There shall be no information, no humor, no logical types, no abstractions, no beauty or ugliness, no grief or joy. And so on. This is the superstition that man is a machine of some kind. Even placebos would not work on such a creature! But the life of a machine, even of the most elaborate computers we have so far been able to make, is cramping – to narrow for human beings – and so our materialists are always looking for a way out. They want miracles, and my definition of such imagined or contrived phenomena is simple: Miracles are dreams and imaginings whereby materialists hope to escape from their materialism. They are narratives that precisely – too precisely – confront the premise of lineal causality. These two species of superstition, these rival epistemologies, the supernatural and the mechanical, feed each other. In our day, the premise of external mind seems to invite charlatanism, promoting in turn a retreat back into a materialism which then becomes intolerably narrow. We tell ourselves that we are choosing our philosophy by scientific and logical criteria, but in truth our preferences are determined by a need to change from one posture of discomfort to another.
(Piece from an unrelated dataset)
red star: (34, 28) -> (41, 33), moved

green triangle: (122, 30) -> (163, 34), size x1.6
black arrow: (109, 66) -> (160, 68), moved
Each theoretical system is a cop-out, tempting us to escape from the opposite fallacy. The problem is not, however, entirely symmetrical. I have, after all, chosen to live at Esalen, in the midst of the counterculture, with its astrological searching for truth, its divination by yarrow root, its herbal medicines, its diets, its yoga, and all the rest. My friends here love me and I love them, and I discover more and more that I cannot live anywhere else. I am appalled by my scientific colleagues, and while I disbelieve almost everything that is believed by the counterculture, I find it more comfortable to live with that disbelief than with the dehumanizing disgust and horror that conventional occidental themes and ways of life inspire in me. They are so successful and their beliefs are so heartless.